Challenging the decisions of private certifiers — Cairo v City of Norwood Payneham & St Peters [2018] SAERDC 11

19 April 2018

Cairo v City of Norwood Payneham & St Peters [2018] SAERDC 11 (“Cairo”) is the third decision by the ERD Court to consider the authority of private certifiers under the Development Act 1993 (“the Act”) and a council’s ability to challenge their decisions.

Contradictory views have been expressed by a number of different experts on the impacts of this case on future challenges to the decisions of private certifiers.

Briefly, we are satisfied that Cairo does not prevent councils from refusing to issue development approval to privately-certified Residential Code applications where the council is concerned that the certifier has acted beyond power by granting consent to a proposed development which is not Code-complying.

The reasoning behind our position is:

  • the ERD Court has delivered two judgments concerning challenges to the decisions of private certifiers prior to Cairo being Liu & Anor v City of Playford [2014] SAERDC 31 (click here for our Alert on this case) and Mundy v City of West Torrens [2016] SAERDC 30 (click here for our Alert on this case).
  • in Liu
    • the Council decided to not grant development approval to a proposed development which was granted Building Rules consent by a private certifier;
    • the proposed development was a merit form of development and Development Plan consent had, therefore, been granted by the Council;
    • the Council disagreed with the building classification assigned by the private certifier. The Council formed the view that the building classification was inconsistent with the nature of the development which had received Development Plan consent and that this was an inconsistency for the purposes of regulation 46 of the Development Regulations 2008;
    • the Council did not, therefore, issue development approval and it was this determination which was appealed to the ERD Court;
    • the ERD Court found that the purpose of regulation 46 was to ensure that approved plans are consistent.
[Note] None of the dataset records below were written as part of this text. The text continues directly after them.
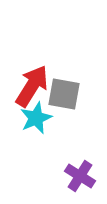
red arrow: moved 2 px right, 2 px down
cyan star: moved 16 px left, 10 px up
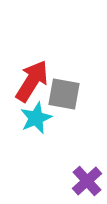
red arrow: moved 5 px up
purple cross: moved 7 px right, 5 px down; rotated 16 degrees clockwise
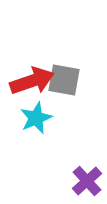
red arrow: rotated 39 degrees clockwise
gray square: moved 14 px up
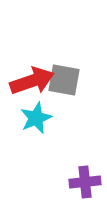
purple cross: moved 2 px left, 1 px down; rotated 36 degrees clockwise
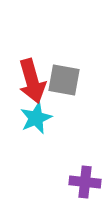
red arrow: rotated 93 degrees clockwise
purple cross: rotated 12 degrees clockwise
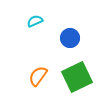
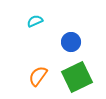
blue circle: moved 1 px right, 4 px down
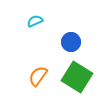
green square: rotated 32 degrees counterclockwise
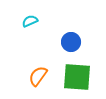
cyan semicircle: moved 5 px left
green square: rotated 28 degrees counterclockwise
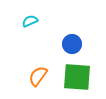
blue circle: moved 1 px right, 2 px down
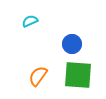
green square: moved 1 px right, 2 px up
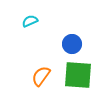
orange semicircle: moved 3 px right
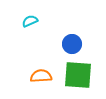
orange semicircle: rotated 50 degrees clockwise
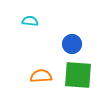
cyan semicircle: rotated 28 degrees clockwise
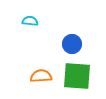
green square: moved 1 px left, 1 px down
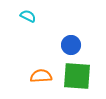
cyan semicircle: moved 2 px left, 5 px up; rotated 21 degrees clockwise
blue circle: moved 1 px left, 1 px down
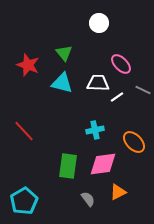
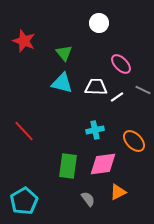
red star: moved 4 px left, 24 px up
white trapezoid: moved 2 px left, 4 px down
orange ellipse: moved 1 px up
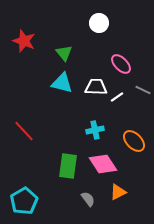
pink diamond: rotated 64 degrees clockwise
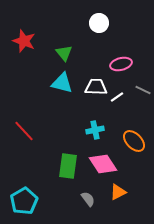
pink ellipse: rotated 60 degrees counterclockwise
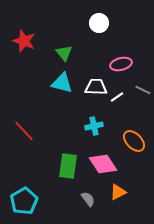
cyan cross: moved 1 px left, 4 px up
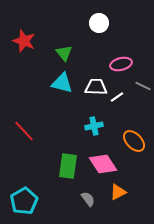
gray line: moved 4 px up
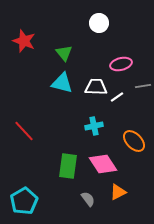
gray line: rotated 35 degrees counterclockwise
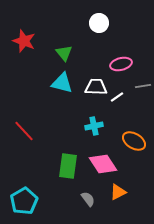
orange ellipse: rotated 15 degrees counterclockwise
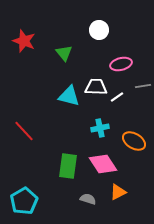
white circle: moved 7 px down
cyan triangle: moved 7 px right, 13 px down
cyan cross: moved 6 px right, 2 px down
gray semicircle: rotated 35 degrees counterclockwise
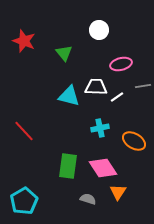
pink diamond: moved 4 px down
orange triangle: rotated 30 degrees counterclockwise
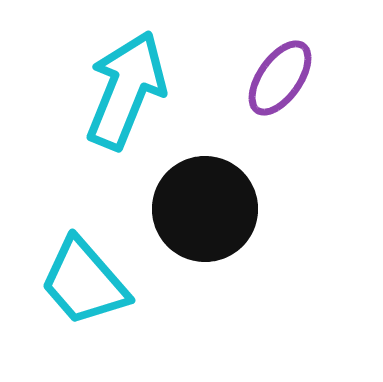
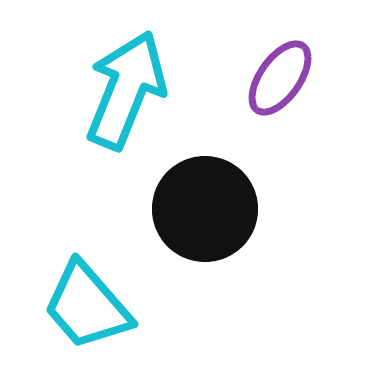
cyan trapezoid: moved 3 px right, 24 px down
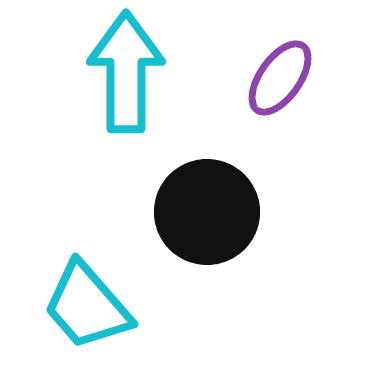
cyan arrow: moved 18 px up; rotated 22 degrees counterclockwise
black circle: moved 2 px right, 3 px down
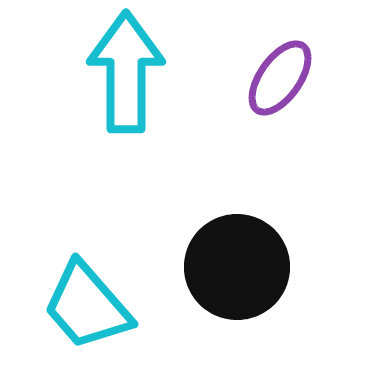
black circle: moved 30 px right, 55 px down
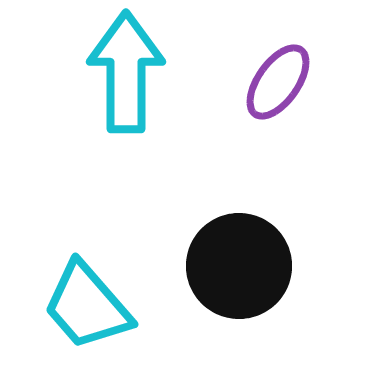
purple ellipse: moved 2 px left, 4 px down
black circle: moved 2 px right, 1 px up
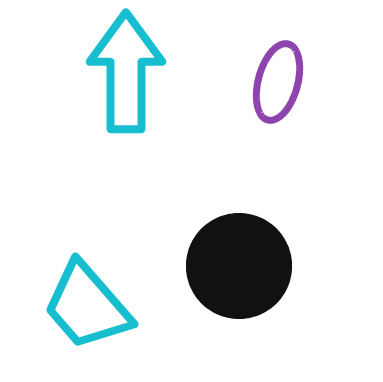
purple ellipse: rotated 20 degrees counterclockwise
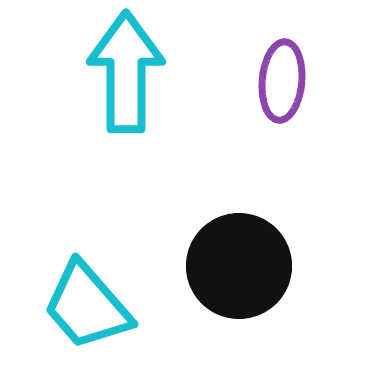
purple ellipse: moved 4 px right, 1 px up; rotated 10 degrees counterclockwise
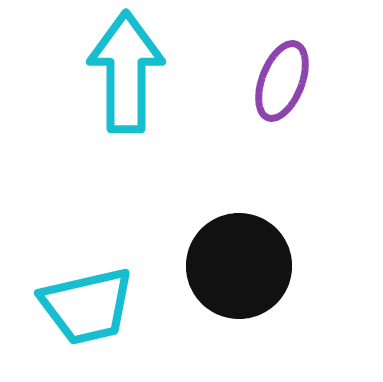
purple ellipse: rotated 16 degrees clockwise
cyan trapezoid: rotated 62 degrees counterclockwise
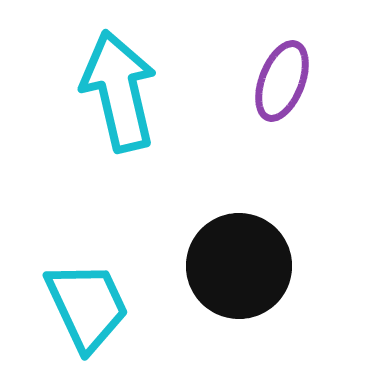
cyan arrow: moved 7 px left, 19 px down; rotated 13 degrees counterclockwise
cyan trapezoid: rotated 102 degrees counterclockwise
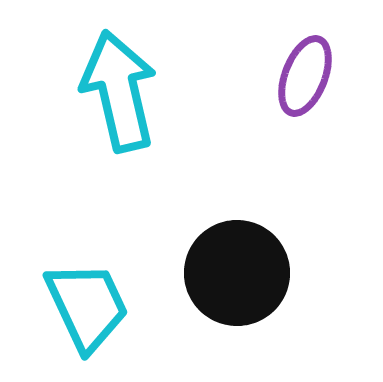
purple ellipse: moved 23 px right, 5 px up
black circle: moved 2 px left, 7 px down
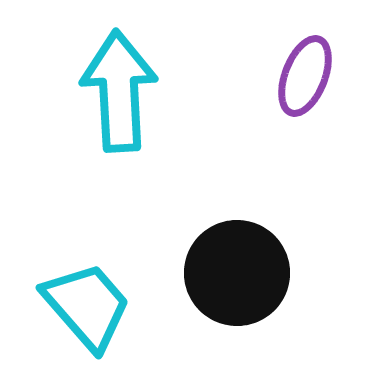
cyan arrow: rotated 10 degrees clockwise
cyan trapezoid: rotated 16 degrees counterclockwise
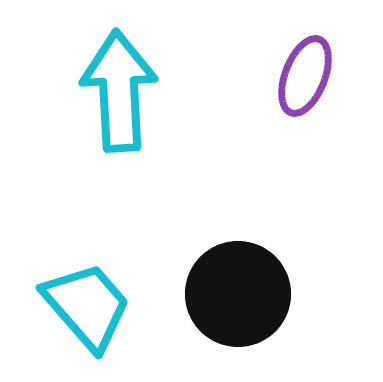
black circle: moved 1 px right, 21 px down
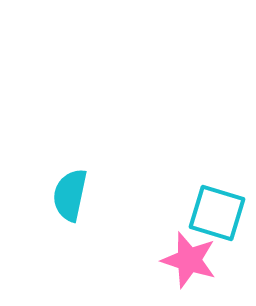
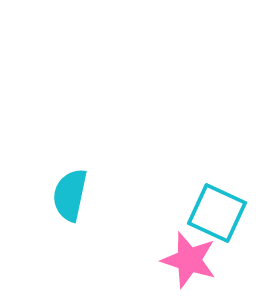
cyan square: rotated 8 degrees clockwise
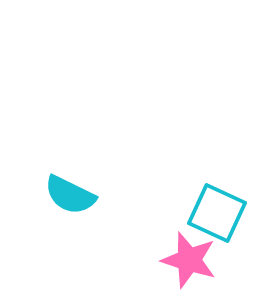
cyan semicircle: rotated 76 degrees counterclockwise
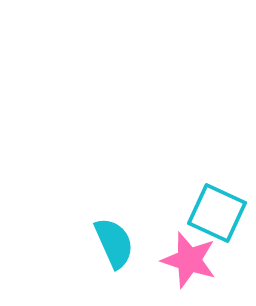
cyan semicircle: moved 44 px right, 48 px down; rotated 140 degrees counterclockwise
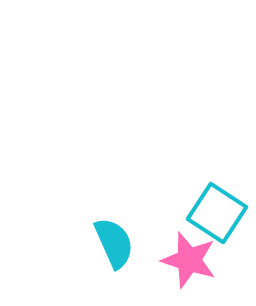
cyan square: rotated 8 degrees clockwise
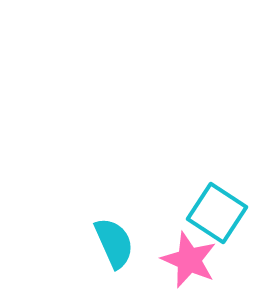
pink star: rotated 6 degrees clockwise
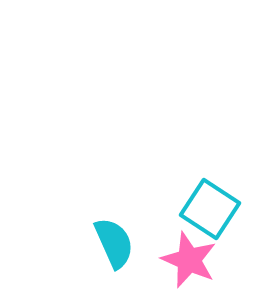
cyan square: moved 7 px left, 4 px up
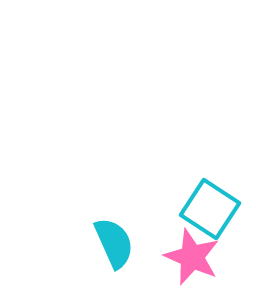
pink star: moved 3 px right, 3 px up
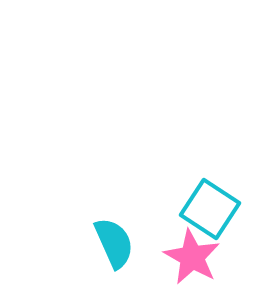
pink star: rotated 6 degrees clockwise
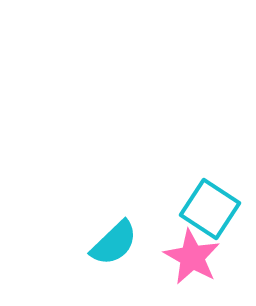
cyan semicircle: rotated 70 degrees clockwise
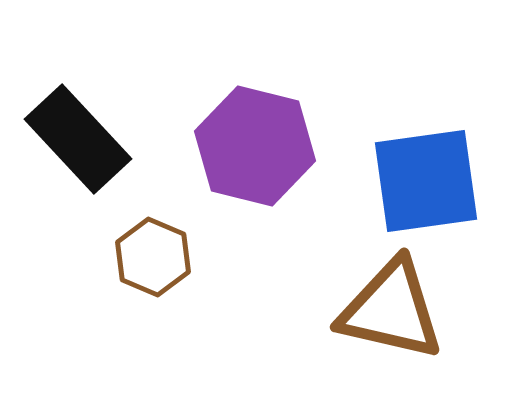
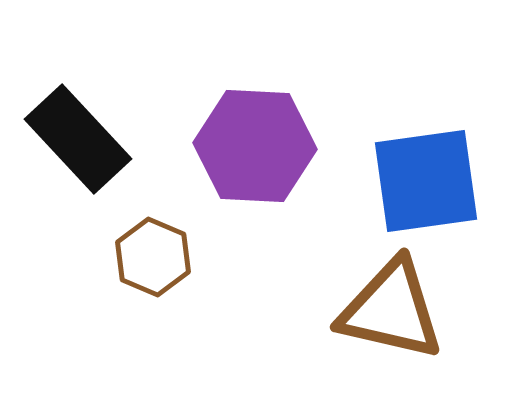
purple hexagon: rotated 11 degrees counterclockwise
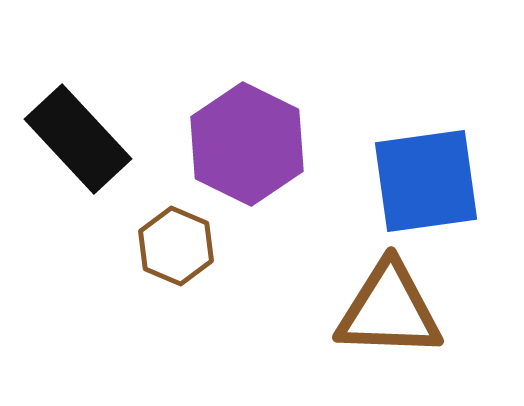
purple hexagon: moved 8 px left, 2 px up; rotated 23 degrees clockwise
brown hexagon: moved 23 px right, 11 px up
brown triangle: moved 2 px left; rotated 11 degrees counterclockwise
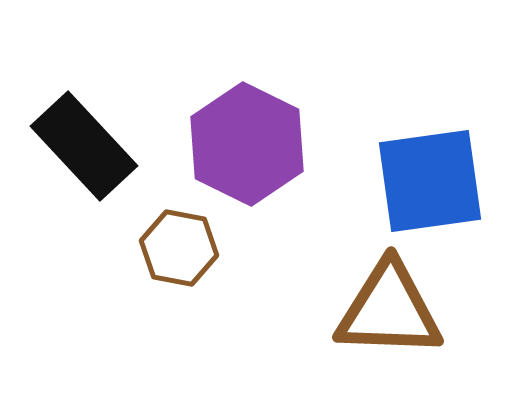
black rectangle: moved 6 px right, 7 px down
blue square: moved 4 px right
brown hexagon: moved 3 px right, 2 px down; rotated 12 degrees counterclockwise
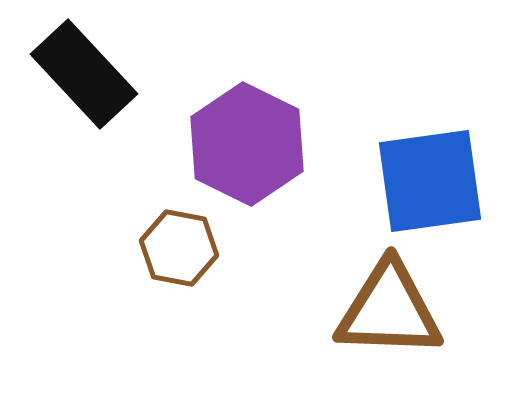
black rectangle: moved 72 px up
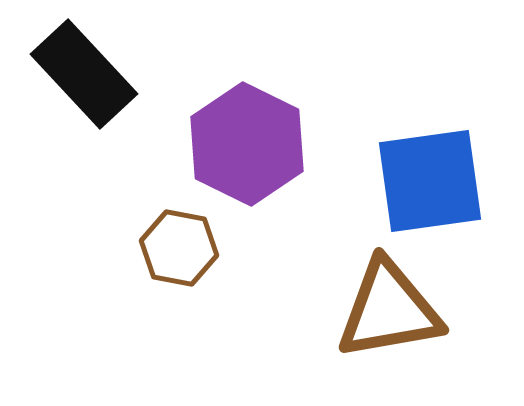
brown triangle: rotated 12 degrees counterclockwise
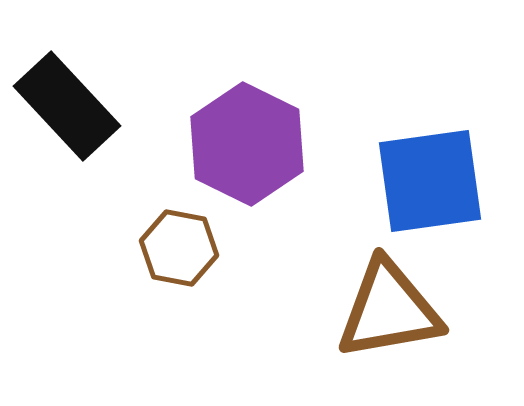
black rectangle: moved 17 px left, 32 px down
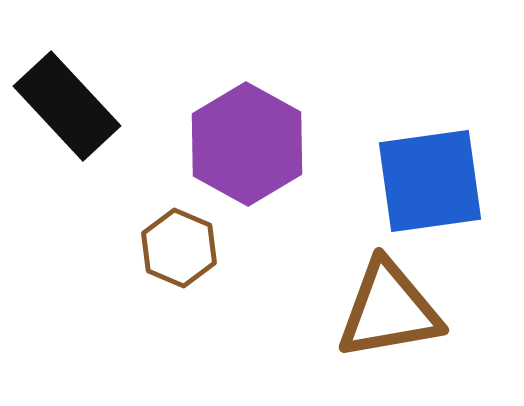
purple hexagon: rotated 3 degrees clockwise
brown hexagon: rotated 12 degrees clockwise
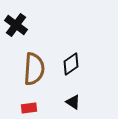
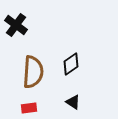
brown semicircle: moved 1 px left, 3 px down
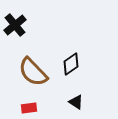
black cross: moved 1 px left; rotated 15 degrees clockwise
brown semicircle: rotated 132 degrees clockwise
black triangle: moved 3 px right
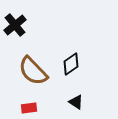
brown semicircle: moved 1 px up
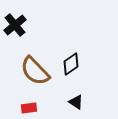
brown semicircle: moved 2 px right
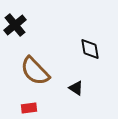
black diamond: moved 19 px right, 15 px up; rotated 65 degrees counterclockwise
black triangle: moved 14 px up
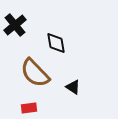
black diamond: moved 34 px left, 6 px up
brown semicircle: moved 2 px down
black triangle: moved 3 px left, 1 px up
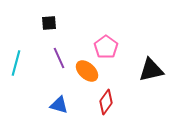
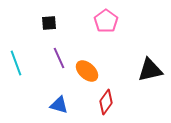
pink pentagon: moved 26 px up
cyan line: rotated 35 degrees counterclockwise
black triangle: moved 1 px left
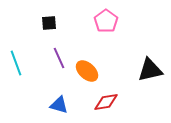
red diamond: rotated 45 degrees clockwise
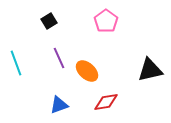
black square: moved 2 px up; rotated 28 degrees counterclockwise
blue triangle: rotated 36 degrees counterclockwise
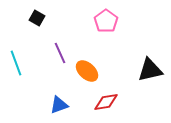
black square: moved 12 px left, 3 px up; rotated 28 degrees counterclockwise
purple line: moved 1 px right, 5 px up
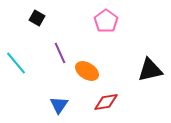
cyan line: rotated 20 degrees counterclockwise
orange ellipse: rotated 10 degrees counterclockwise
blue triangle: rotated 36 degrees counterclockwise
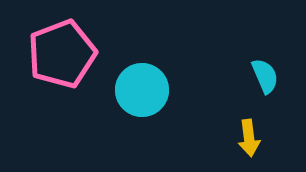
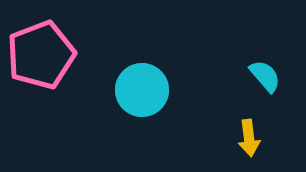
pink pentagon: moved 21 px left, 1 px down
cyan semicircle: rotated 18 degrees counterclockwise
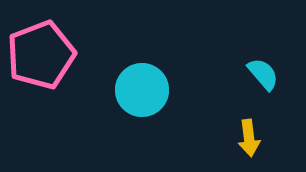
cyan semicircle: moved 2 px left, 2 px up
The Court determined that councils could not interfere with the decision of a private certifier to determine the classification of a building. Rather, if a council is satisfied that plans were consistent, development approval must be granted;
  • in Mundy:
    • the proposed development was Code-complying and both Development Plan consent and Building Rules consent had been granted by a private certifier;
    • the proposed development contained two departures from Code requirements which the Council asserted were not “minor”. The Council argued that the proposed development was not, therefore, Code-complying, that the private certifier had no legal ability to grant Development Plan consent and the consent was invalid – a nullity;
    • the Court agreed with the Council’s position and upheld it.
  • it must be noted that, since Mundy, regulation 8A of the Development Regulations 2008 has been amended to allow private certifiers to grant Development Plan consent to Code developments which propose more than 1 departure from the Code. However, these departures must still be “minor” in nature.
  • in Cairo:
    • the Council granted Development Plan consent to Code-complying semidetached dwellings. In granting that consent, the Council imposed a condition that restricted the use of the front room of each dwelling to a games/store room. This condition was accepted by the applicant;
    • the approved plans showed that the games/store rooms would be enclosed by bi-fold doors, which formed part of each dwelling’s façade;
    • the dwellings received full development approval and were constructed on site. During construction the bi-fold doors were replaced by panel lift doors. The panel lift doors, an amendment to the original development approval, was the subject of a privately-certified variation application;
    • when the Council received the privately-certified consents, it refused to issue development approval. The Council took the position that the decision by the private certifier was a nullity as the panel lift door changed the nature of the use of the games/store room to a garage and, therefore, the variation application was not Code-complying.
  •   in upholding the appeal, the ERD Court found:
    • the private certifier was able to treat the variation application as an alteration to an existing dwelling under section 35(1b) of the Act, as the dwellings had been erected on the subject land and were previously approved as Code-complying dwellings; and
    • the change from bi-fold doors to panel lift doors did not change the nature of the use of the rooms from games/store rooms to garages; and
    • the condition imposed by the Council and which was accepted by the applicant, would serve to prevent the use of the rooms as garages.
  • On our reading of Cairo, the ERD Court did not make any findings which exclude the ability of a council to refuse to grant development approval to privately-certified, Code complying developments where it has concerns regarding the fundamental validity of the consents granted.
  • Rather, this decision is very fact-specific such that it only carries weight in respect to Code-complying development applications which have similar facts regarding the use of rooms and conditions imposed on consents.